An Orthodox transgender woman shares feelings of alienation in the trans community because of her Jewish identity.
A woman who quit her office job to travel the world and become a “digital nomad” offers advice to others who may be contemplating the same.
A writer offers a list of six camp-themed novels that will feed the nostalgia of those missing summers filled with bug juice and cabin raids.
Readers are offered a free giveaway of a “Kiss My Tuchis” muscle tank to one lucky winner “who will clearly be the envy of everyone in their Zumba class.”
Welcome to Alma (heyalma.com), a newly launched website geared toward Jewish millennial women focusing on topics of cultural interest and forging a virtual community for those seeking a connection to others grappling with common “Jew-ish” issues.
The fledgling site, and its accompanying social media platforms (Twitter, Facebook, YouTube and Instagram), is part of 70 Faces Media, the parent company of JTA. Seed funding for the project came from UJA-Federation of New York.
Edited by Molly Tolsky, 31, the former editor of Kveller — a parenting website under the 70 Faces Media umbrella — Alma may be able to provide young Jewish women with just the right amount of Jewishness in exchange for minimal commitment.
Tolsky has experience in building online communities. In her seven years working at Kveller, she helped the site amass more 84,000 followers on Facebook and 11,000 on Twitter. Although Tolsky, who is single and has no children, enjoyed learning about parenting through Kveller, she also was interested in providing relevant content for her own demographic: young Jewish women navigating relationships while building their careers.
The name Alma – a Hebrew word meaning a woman of childbearing age who does not yet have children – fits the mission of the new project, according to Tolsky.
“Ninety-one percent of our followers are women between the ages of 18 to 25, so we are definitely hitting our demographic,” she said.
Not everyone who is an Alma fan, however, fits that profile.
“We got an email from a Muslim Pakistani woman who is dating a Jewish guy and found Alma and is loving it,” Tolsky said.
Mostly, though, Alma’s target audience is “unaffiliated Jews and Jews who are not participating in organized Jewish life,” she said. Many Alma readers are those who identify as Jewish and are interested in interacting with other Jews but at a cultural level.
Focus groups assembled prior to Alma’s launch in late June indicated that “there are so many younger Jewish people who care about being Jewish but who don’t want to go outside their daily lives and to be forced into being Jewish,” said Tolsky.
Alma, she said, gives them a way to connect in a manner that is comfortable and easy. Community, Tolsky noted, “happens more on social media, obviously, for this generation. We live on social media.”
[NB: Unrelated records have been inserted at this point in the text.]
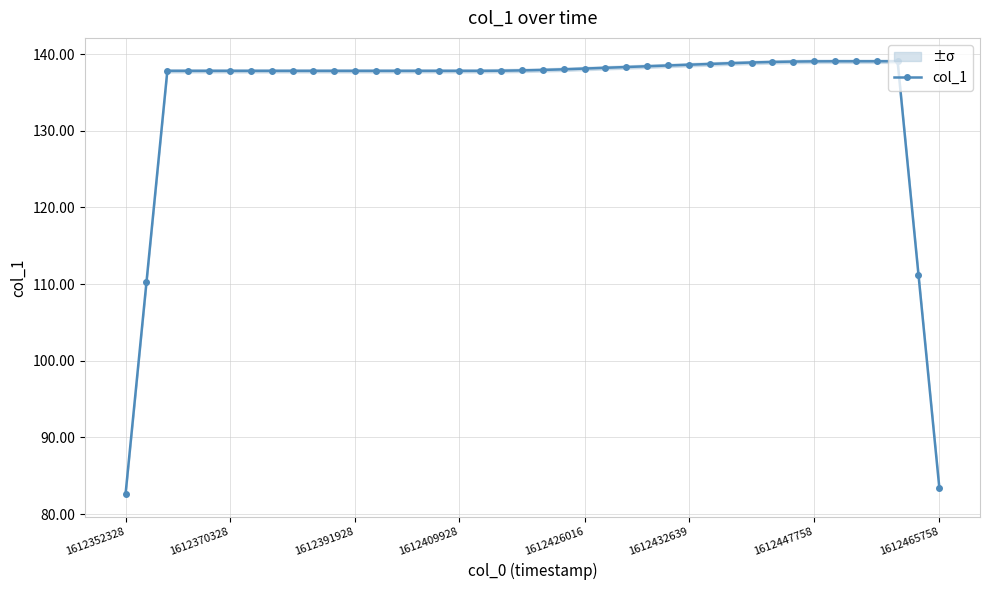

How many data points does each series have?

40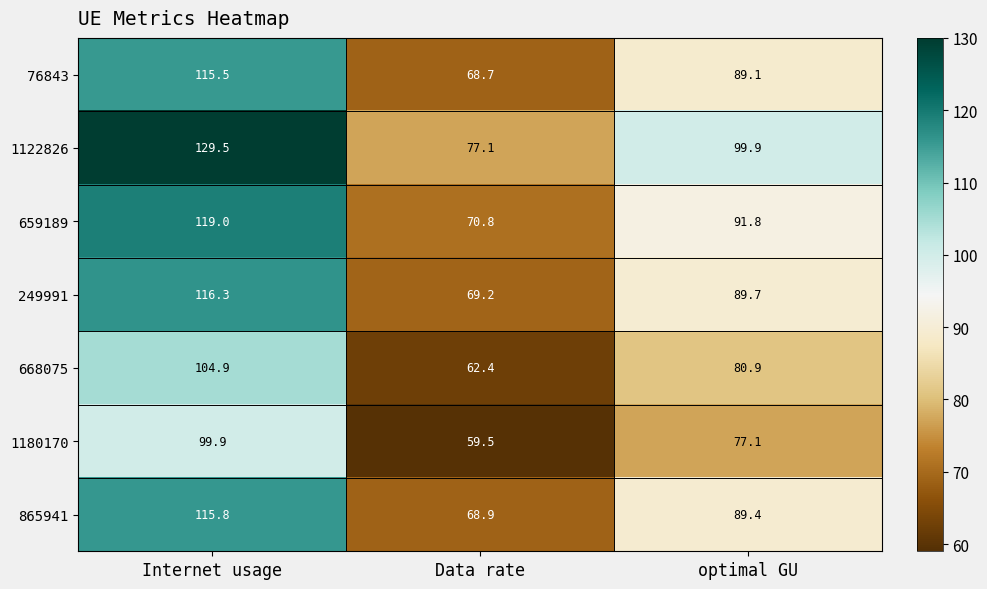

At which label does 659189 reach its peak?

Internet usage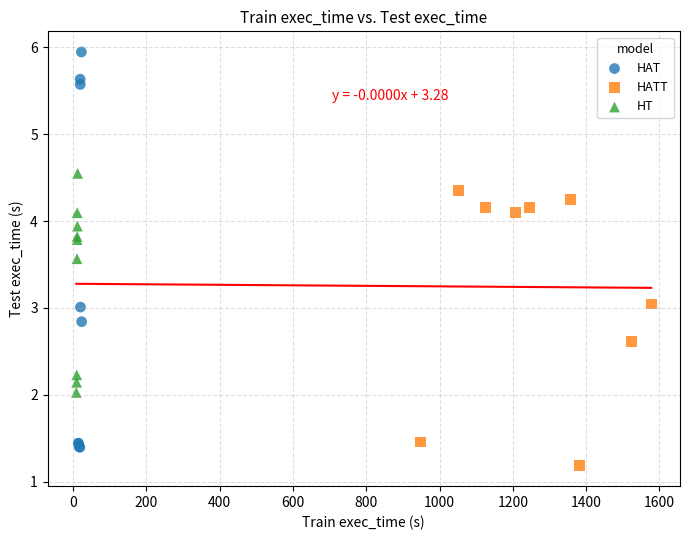

What are all the series names shown in the legend?

HAT, HATT, HT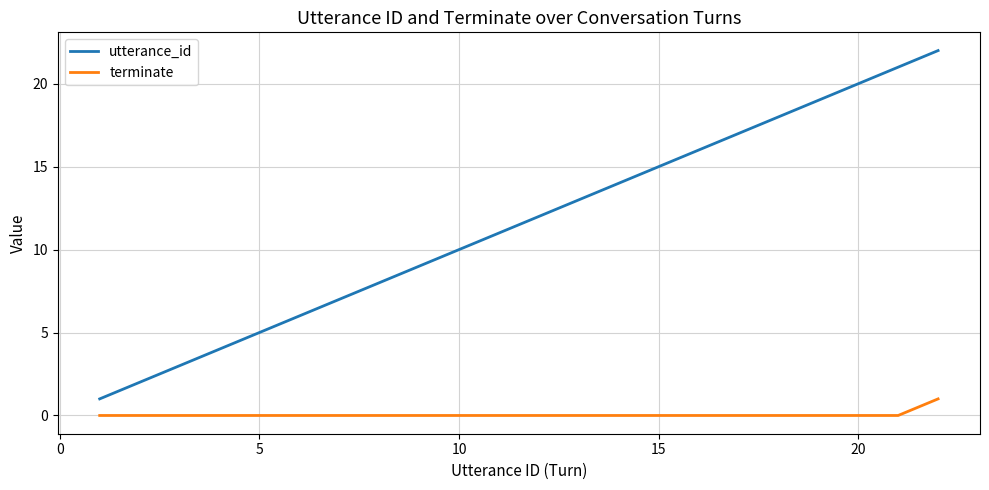

Which series has the widest spread of values?

utterance_id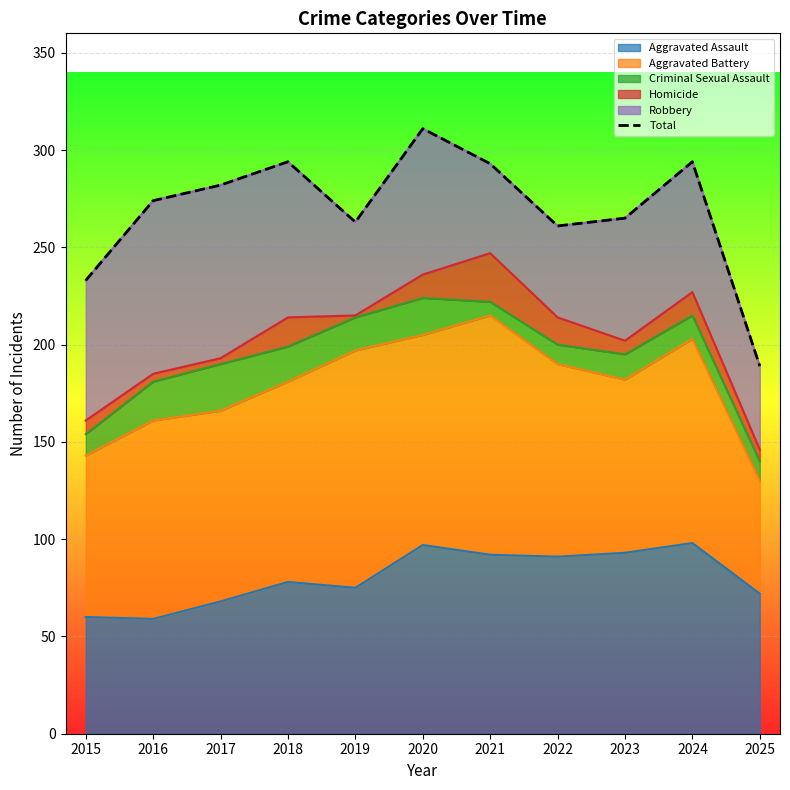

What is the average value?

269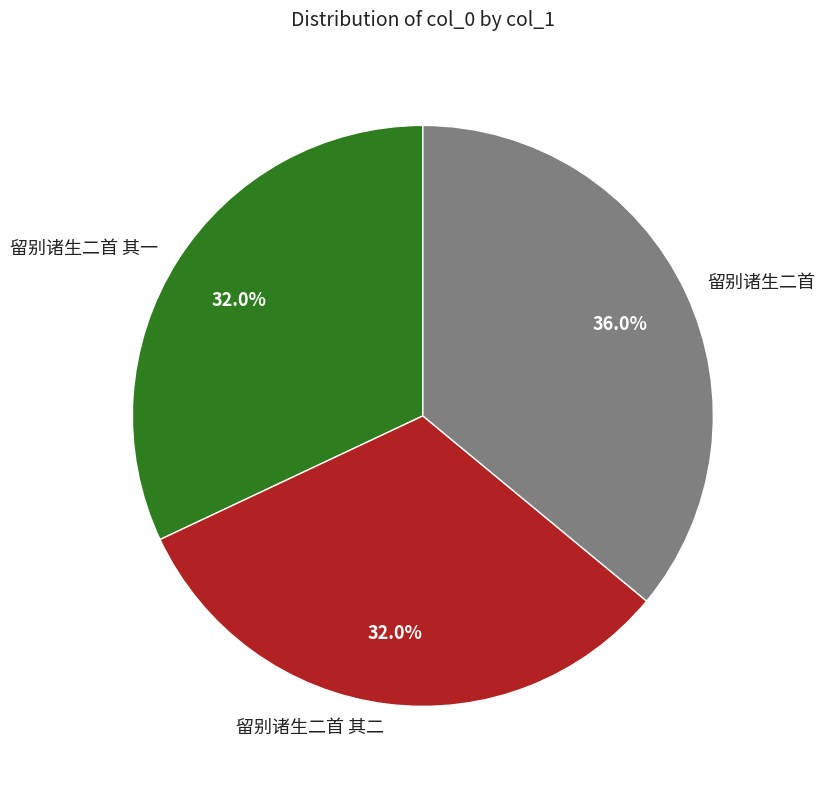

Which slice is the largest?

留别诸生二首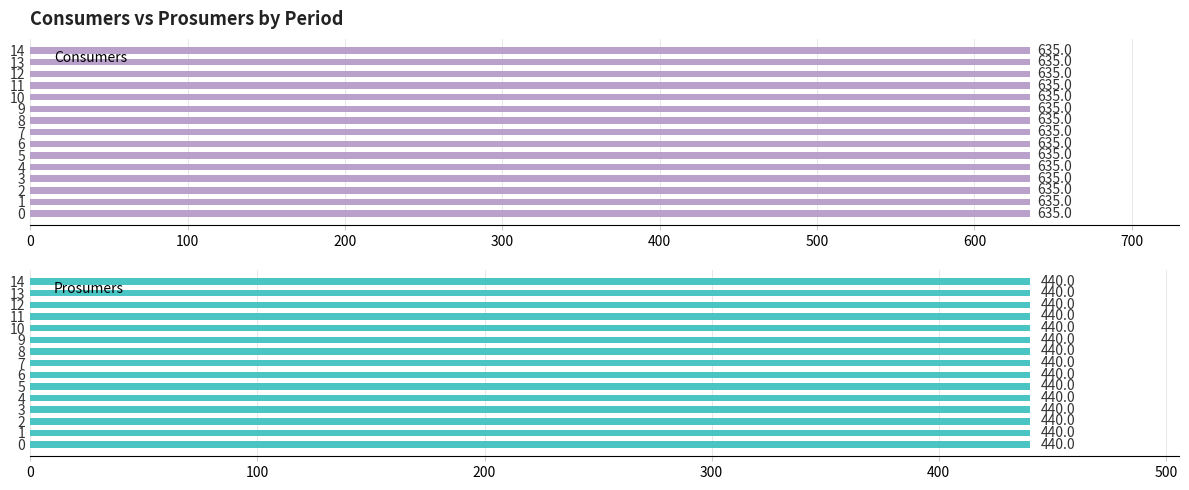

What is the average value of the Consumers series?

635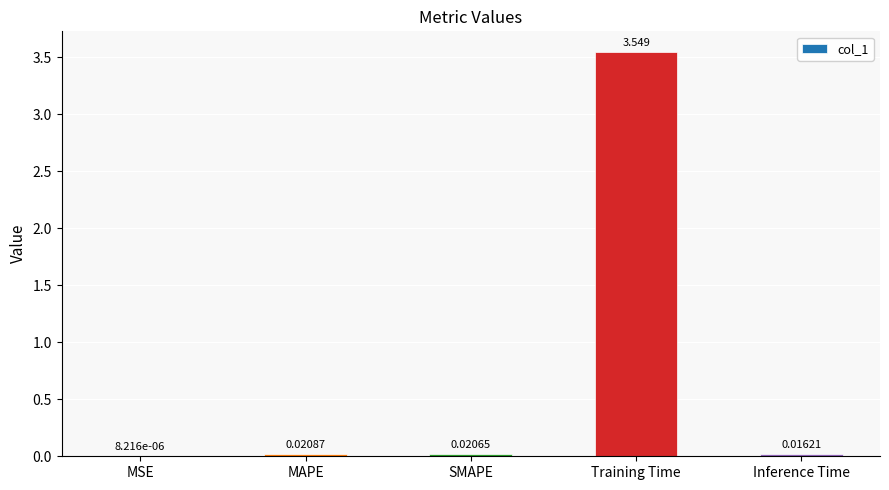

Which has a higher value, SMAPE or Inference Time?

SMAPE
Prior to having children, many young Jewish women typically are not particularly active in organized, institutional Jewish life.
“It’s important for people to have a place where who they are is being recognized and their level of being Jewish is OK,” Tolsky said. Alma, she added, acknowledges that “you don’t have to go to shul, or light candles, or keep kosher to be Jewish.”
Content on Alma has been varied, but one subject stands out as the most popular.
“Hair!” said Tolsky, who grew up attending a Conservative congregation in a northwest Chicago suburb. “It doesn’t surprise me. That’s something I noticed on Kveller, too.”
An article focusing on nine Jewish women and their “love-hate” relationships with their hair, illustrated with photographs, was a huge hit, she said. A photo essay titled “My Jewfro and I” has been the most viewed.
“Everyone has a personal relationship with hair,” Tolsky said. “And people like reading about other people’s hair.”
Alma posts new content daily, not all of which is directly related to being Jewish. Nonetheless, Alma is on its way to creating a virtual Jewish village.
“Jewish people do often feel an instant connection when they meet someone else who is Jewish,” Tolsky said. “We are hoping Alma will become an online community.”